All this history, and much more, is written in these stony annals of the past; and yet, generation after generation might quarry, and hew, and build these rocky registers, in utter ignorance of their wonderful contents. Hugh Miller the

mason might have used these rocks as building stone just as well if Hugh Miller the geologist had never discovered them to be the archives where God had deposited the history of a world.

Now, precisely the same state of facts exists in regard to the words that we use in daily life. They have been formed in the remote past. They have lived in other elements of thought, and served other uses of action than the present. They have mingled with the changes of human history, and contain imbedded in their structure a record of these changes, which a careful inspection will enable us to trace with great distinctness. Words are in truth the fossils of history; embalming in their very structure the record of facts that have found no other memorials. Their value in this respect has only been fully known in our own day, that has given birth to the science of comparative philology. This science, by comparing the various languages of the earth, is detecting facts of history and ethnology that have found no other record. It is yet in its infancy; but the results already reaped give promise of a rich harvest when more abundant materials for its use shall have been collected.

It is not our purpose to attempt a sketch of this young science, nor is it needful for our present design. They who are ignorant of all languages but their own, may find much to interest and instruct in studying that, even though they never venture into the tangled thicket of comparative philology. Indeed, it has been well said that "the discovery that words are living powers has been to many a man like the dropping of scales from his eyes, like the acquiring of another sense, or the introduction to a new world."

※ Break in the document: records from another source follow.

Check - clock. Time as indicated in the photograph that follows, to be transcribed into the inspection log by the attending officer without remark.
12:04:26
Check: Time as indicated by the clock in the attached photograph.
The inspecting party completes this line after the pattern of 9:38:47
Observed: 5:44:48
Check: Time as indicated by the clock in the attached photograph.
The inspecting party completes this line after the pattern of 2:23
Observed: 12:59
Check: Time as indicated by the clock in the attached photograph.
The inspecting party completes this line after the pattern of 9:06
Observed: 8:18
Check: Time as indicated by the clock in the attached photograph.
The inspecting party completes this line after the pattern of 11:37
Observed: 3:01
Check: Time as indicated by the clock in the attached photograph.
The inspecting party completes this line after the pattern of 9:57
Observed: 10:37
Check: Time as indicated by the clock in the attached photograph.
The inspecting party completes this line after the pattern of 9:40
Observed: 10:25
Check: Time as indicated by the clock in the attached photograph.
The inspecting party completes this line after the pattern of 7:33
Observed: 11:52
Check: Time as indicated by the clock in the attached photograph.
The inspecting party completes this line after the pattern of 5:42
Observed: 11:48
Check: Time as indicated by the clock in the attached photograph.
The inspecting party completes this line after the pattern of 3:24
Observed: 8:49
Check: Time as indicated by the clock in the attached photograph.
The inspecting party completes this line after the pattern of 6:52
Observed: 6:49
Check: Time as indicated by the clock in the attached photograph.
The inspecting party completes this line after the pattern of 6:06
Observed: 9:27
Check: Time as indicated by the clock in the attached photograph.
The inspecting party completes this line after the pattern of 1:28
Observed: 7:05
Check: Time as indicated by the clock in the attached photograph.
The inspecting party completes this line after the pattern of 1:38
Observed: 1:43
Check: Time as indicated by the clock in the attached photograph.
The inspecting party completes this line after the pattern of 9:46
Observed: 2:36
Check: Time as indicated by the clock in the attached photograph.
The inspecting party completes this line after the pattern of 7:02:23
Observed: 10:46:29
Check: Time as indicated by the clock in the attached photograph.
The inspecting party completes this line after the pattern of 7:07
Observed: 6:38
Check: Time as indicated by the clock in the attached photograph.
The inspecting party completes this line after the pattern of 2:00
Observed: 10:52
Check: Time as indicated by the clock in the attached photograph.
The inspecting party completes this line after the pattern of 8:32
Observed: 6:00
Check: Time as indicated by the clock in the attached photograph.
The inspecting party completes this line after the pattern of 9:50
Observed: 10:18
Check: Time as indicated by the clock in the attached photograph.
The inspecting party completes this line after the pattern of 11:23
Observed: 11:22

Our object is rather to induce those who have turned but little attention to this subject, to devote more careful study to it, by giving some insight into the treasures contained in words. Could we be assured that Trench's little volume on "the Study of Words" was known generally to our readers, we should deem a further prosecution of this subject comparatively needless, for some of our best illustrations have been taken from its pages. But as the study of words has usually been esteemed a very dry topic, this most entertaining and instructive volume has probably been but little read by the masses. It is our purpose to endeavour to show, that dry as this subject seems generally, it may, like the dry carcase of the lion that Samson slew, contain a hidden treasure of sweetness; that very valuable uses may be made of words beyond their use in speaking and writing; and for these ends to select from any source facts suitable for our purpose, without giving in each case a formal acknowledgment of the author or the book. If

the profound philologist shall consider some of our illustrations commonplace, and some of our etymologies questionable, we hope that he will remember that the commonest things are those that most men overlook; and that there exists the widest room for difference of opinion as to the etymologies of words, and that even a doubtful etymology may illustrate a true principle.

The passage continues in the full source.